Фрагмент текста |
◆ ◆ ◆

(no subject)
Nov. 27th, 2010 11:32 pm![[personal profile]](https://www.dreamwidth.org/img/silk/identity/user.png)
И вот я слоняюсь из комнаты в комнату. Там библиотека такая - загляденье! И кресло-качалка, с каким-то совсем не клетчатым, свалявшимся выцветшим пледом в цветочек, будто из затёртого тонкого войлока. Но трогать его приятно. Может, старое сукно в цветочек. Неизвестно.
Протискиваюсь меж стеллажами, смотрю вверх. И явно что-то нужно мне. Точно не книга. Но что-то тревожит и гнобит. Я стараюсь не думать об этом, поскольку всё равно ничего не могу придумать и определить, а мысли об этом делают только хуже. Двустворчатая дверь одной половиной пропускает свет, точнее, более светлую тень из другой комнаты. И всё очень узкое. Кресло стоит в пол-оборота, чтобы его можно было обогнуть за стеллажами и подойти к окну. Но зачем подходить к окну совершенно не ясно. Окно наверное даже есть. Но нет никакой потребности выглядывать, чтобы узнать о творящемся на улице. Квартира абсолютно самодостаточна. Я не предполагаю сколько в ней комнат, но очень много. В них попадаешь странным образом: не всегда в двери, а можно пройти боком между чем-то старым или просто сделать случайный шаг.
А может комнат и только три. Непонятно. Никак не узнать. И двери все закрыты, совсем небольшой проходец оставлен, остальные - сколько их? - закрыты.

◆ ◆ ◆

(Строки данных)
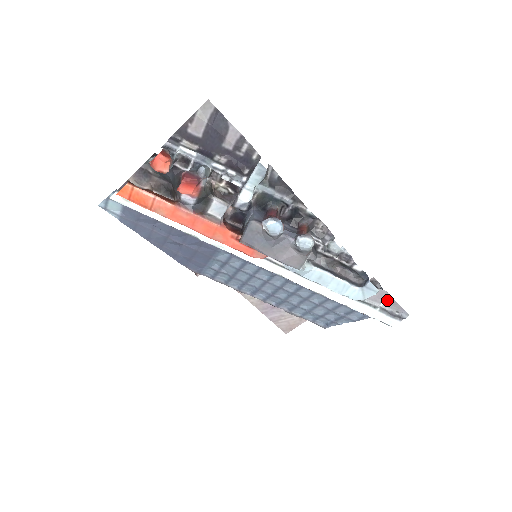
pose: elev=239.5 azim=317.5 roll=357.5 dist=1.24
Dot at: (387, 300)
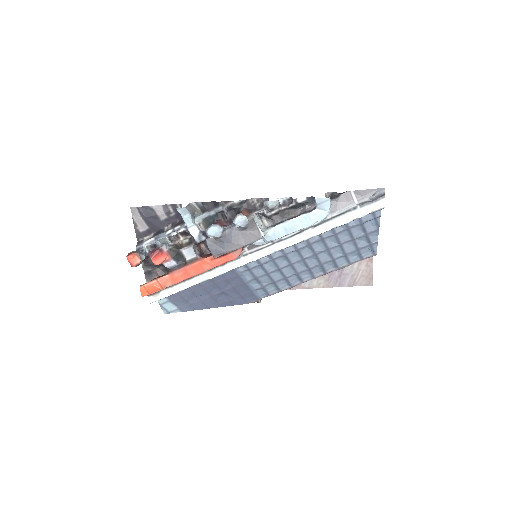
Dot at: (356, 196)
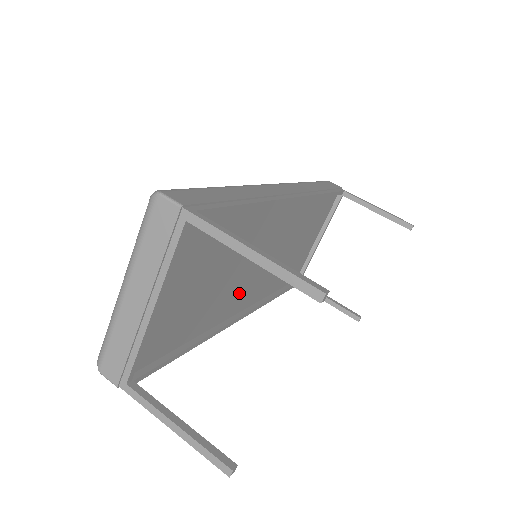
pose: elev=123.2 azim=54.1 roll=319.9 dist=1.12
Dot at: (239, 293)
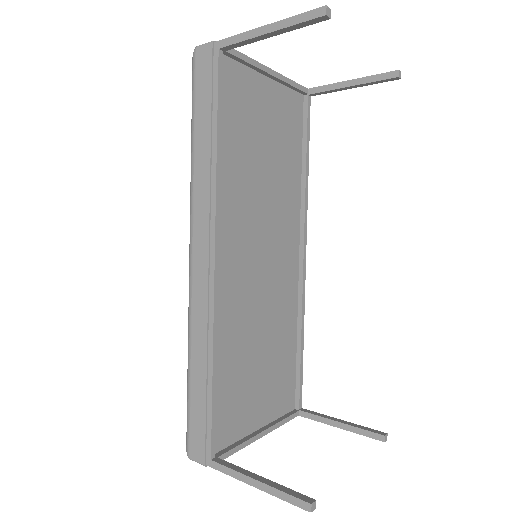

◆ ◆ ◆

Задания для выполнения |
a. Объясните по фрагменту о квартире, почему кресло в библиотеке стоит в пол-оборота.
b. Верните из фрагмента о квартире без изменений ту часть, которая начинается со слов, содержащих «И вот я слоняюсь», и заканчивается словами «в цветочек. Неизвестно.».
c. Переведите на английский язык предложение из фрагмента о квартире: «Протискиваюсь меж стеллажами, смотрю вверх.»

Ответы к заданиям |
a. Кресло стоит в пол-оборота, чтобы его можно было обогнуть за стеллажами и подойти к окну.

b.
И вот я слоняюсь из комнаты в комнату. Там библиотека такая - загляденье! И кресло-качалка, с каким-то совсем не клетчатым, свалявшимся выцветшим пледом в цветочек, будто из затёртого тонкого войлока. Но трогать его приятно. Может, старое сукно в цветочек. Неизвестно.

c. I squeeze between the shelves and look up.